* _ABOUT THIS TASK_
In the data, extract each line that holds the string "Puri".

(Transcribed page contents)

%%

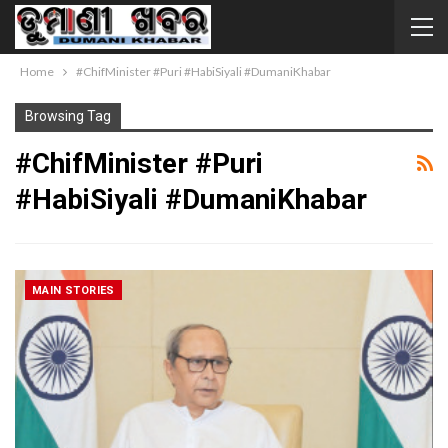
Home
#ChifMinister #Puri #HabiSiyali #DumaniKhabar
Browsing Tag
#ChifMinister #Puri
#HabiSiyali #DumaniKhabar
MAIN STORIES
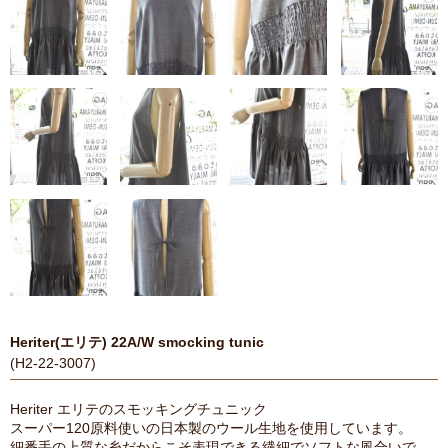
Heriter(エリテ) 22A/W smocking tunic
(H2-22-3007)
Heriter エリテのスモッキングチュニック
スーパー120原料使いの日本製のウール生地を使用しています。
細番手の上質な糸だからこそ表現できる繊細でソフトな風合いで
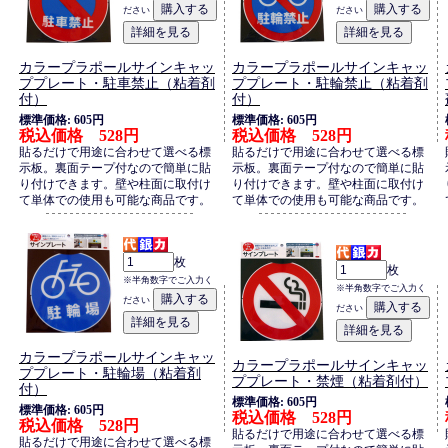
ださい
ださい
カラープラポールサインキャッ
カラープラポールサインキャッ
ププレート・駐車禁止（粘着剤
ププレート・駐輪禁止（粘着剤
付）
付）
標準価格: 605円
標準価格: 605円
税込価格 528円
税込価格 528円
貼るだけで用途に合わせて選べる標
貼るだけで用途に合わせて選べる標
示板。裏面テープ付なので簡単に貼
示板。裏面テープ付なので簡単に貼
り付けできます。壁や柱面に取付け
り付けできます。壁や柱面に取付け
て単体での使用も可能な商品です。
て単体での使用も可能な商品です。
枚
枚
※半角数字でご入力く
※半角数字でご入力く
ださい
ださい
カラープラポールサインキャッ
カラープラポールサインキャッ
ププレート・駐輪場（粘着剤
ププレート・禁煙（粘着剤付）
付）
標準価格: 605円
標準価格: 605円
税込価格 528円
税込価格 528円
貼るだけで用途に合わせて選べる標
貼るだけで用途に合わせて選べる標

%%

* _COMPLETED EXERCISE_
#ChifMinister #Puri #HabiSiyali #DumaniKhabar
#ChifMinister #Puri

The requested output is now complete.